Dive Brief:
- Less than half of students whose colleges close end up reenrolling in another institution, and only about one-third of that group go on to earn a credential, according to a new analysis from two higher education organizations.
- The National Student Clearinghouse Research Center teamed up with the State Higher Education Executive Officers Association to examine how students fare after their colleges close — especially when they do so without warning. Their findings suggest that closures add to the population of students who leave college without earning credentials.
- Students who experienced abrupt closures had worse reenrollment rates than their peers whose colleges closed in an orderly manner. For instance, 40% of students whose colleges suddenly closed reenrolled elsewhere, compared to 63.7% of students who reenrolled after orderly closures.
Dive Insight:
The new research offers one of the first detailed looks at how college closures affect the students who experience them. The findings suggest college shutdowns — especially sudden ones — can derail students’ higher education goals and delay their academic progress.
“It is a serious hardship for the students,” said Doug Shapiro, executive director of the National Student Clearinghouse Research Center, during a call Monday with reporters. “The data are pretty clear on that.”
The research covers July 2004 to June 2020, a period during which nearly 12,000 campuses closed. It looked at closures at 467 institutions covering 143,000 students. Over 100,000 of those students attended colleges that closed abruptly.
The effects aren’t felt evenly. Nearly 83% of students who experienced closures were studying at for-profit colleges. The majority of students faced sudden closures rather than ones conducted in an orderly fashion.
The researchers defined orderly closures as those in which the institution kept student records and completed a teach-out plan, which describe where students can transfer their credits and finish their credentials.

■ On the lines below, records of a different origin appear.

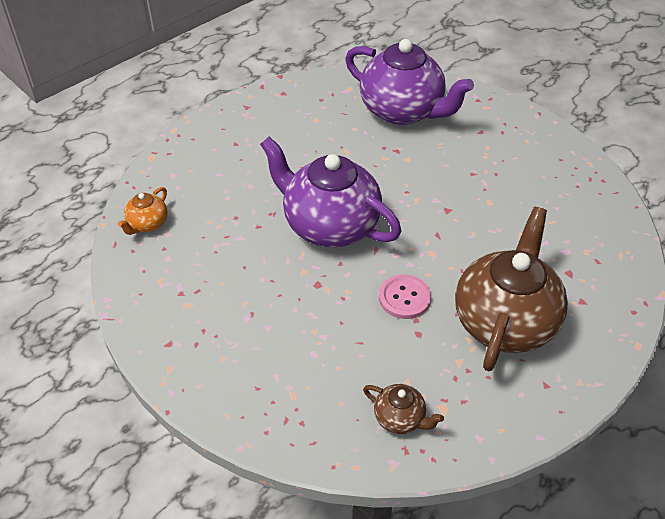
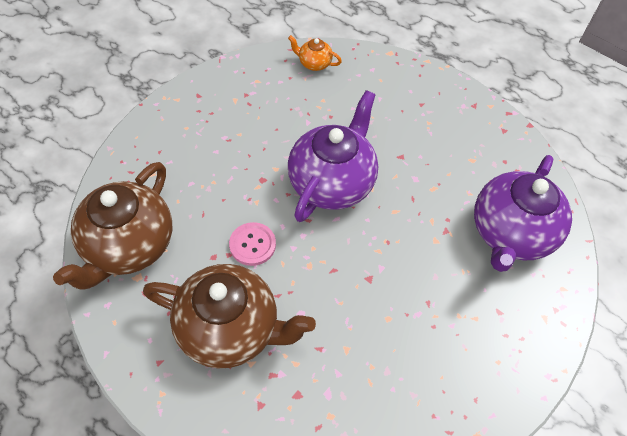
camera: 80 degrees right, 10 degrees up
brown teapot [363,384,444,434] -> brown teapot [53,162,172,290], size x2.28

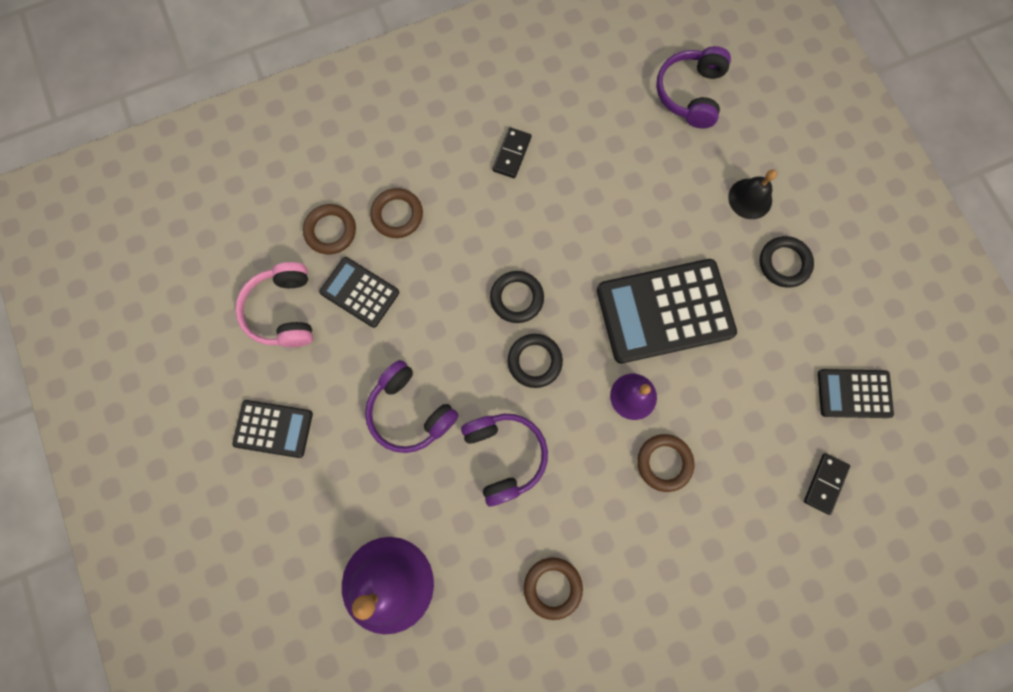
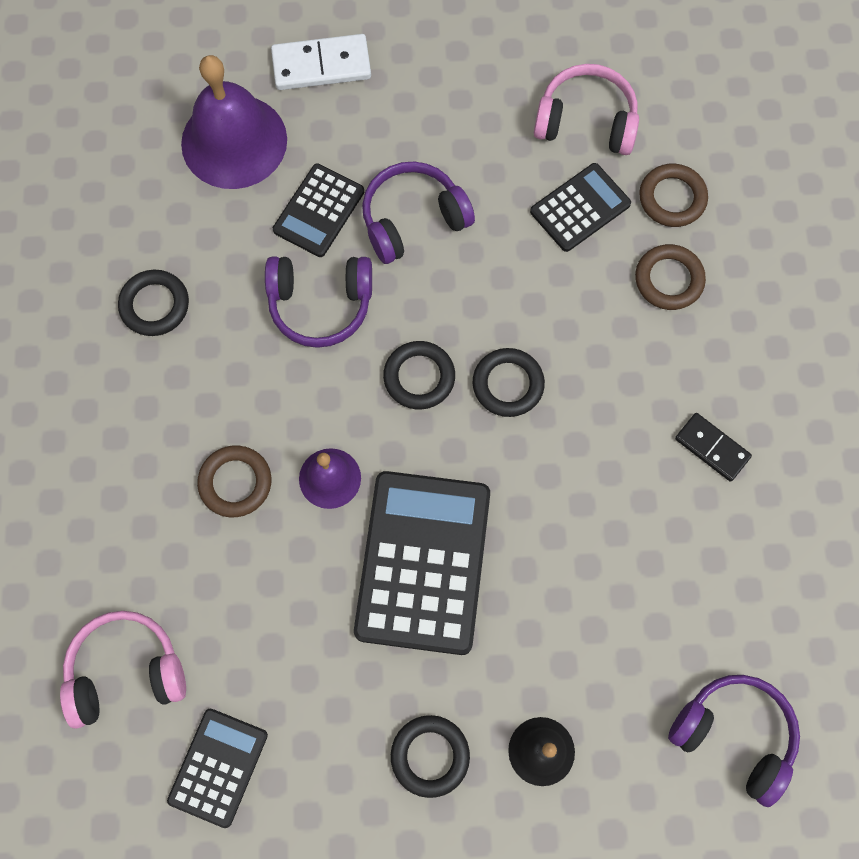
camera: 110 degrees right, 5 degrees down
black calculator [232,400,313,458] -> black calculator moved to [273,163,364,257]
brown ring [524,557,583,620] -> black ring [118,270,189,336]
black domino [804,453,850,515] -> pink headphones [60,611,186,729]
none -> white domino [271,34,371,90]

The findings also point to gender and racial divides. Institutions that closed enrolled a higher share of women students than did those colleges that stayed open, 69.5% versus 66.1%. Black students were also overrepresented at closed colleges, making up 23% of their population compared to 19% of the student population at schools that were still open.
The same was true for Pell recipients, a common proxy for low-income students, who made up 54.7% of the population at closed institutions versus 45.8% at open colleges.

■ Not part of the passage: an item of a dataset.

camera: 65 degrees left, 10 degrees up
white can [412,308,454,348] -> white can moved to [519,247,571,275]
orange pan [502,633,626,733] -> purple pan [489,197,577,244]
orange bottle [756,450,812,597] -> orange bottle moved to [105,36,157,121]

Reenrollment and completion rates also differed by race. Black, Asian, Hispanic, Native Hawaiian or Pacific Islander, and American Indian or Native Alaskan students reenrolled at rates of 47% to 56.9%, all of which fell below White students’ reenrollment rate of 62.5%.
Completion rates showed even starker differences. Almost 45% of White students completed a credential elsewhere after their colleges closed, compared to 30.2% of Black students, 40.5% of Asian students, 31.5% of Hispanic students, 37.3% of American Indian or Native Alaskan students, and 25.9% of Native Hawaiian or Pacific Islander students.
The researchers did not include students with missing race or ethnicity data in the reenrollment and completion data, but they did include them in the overall statistics.
The report argues that states can strengthen oversight of colleges to prevent sudden college closures. For instance, state regulators should use multiple measures to assess the financial strength of colleges.
“That can allow states to assess institutional viability and then take proactive steps to prevent closures,” said Rachel Burns, a senior policy analyst at SHEEO, during Monday’s call.
Once it becomes clear a college is closing, regulators should require them to have teach-out agreements in place, the report said. They should also check that colleges agreeing to take a closed institution’s students have the resources to do so.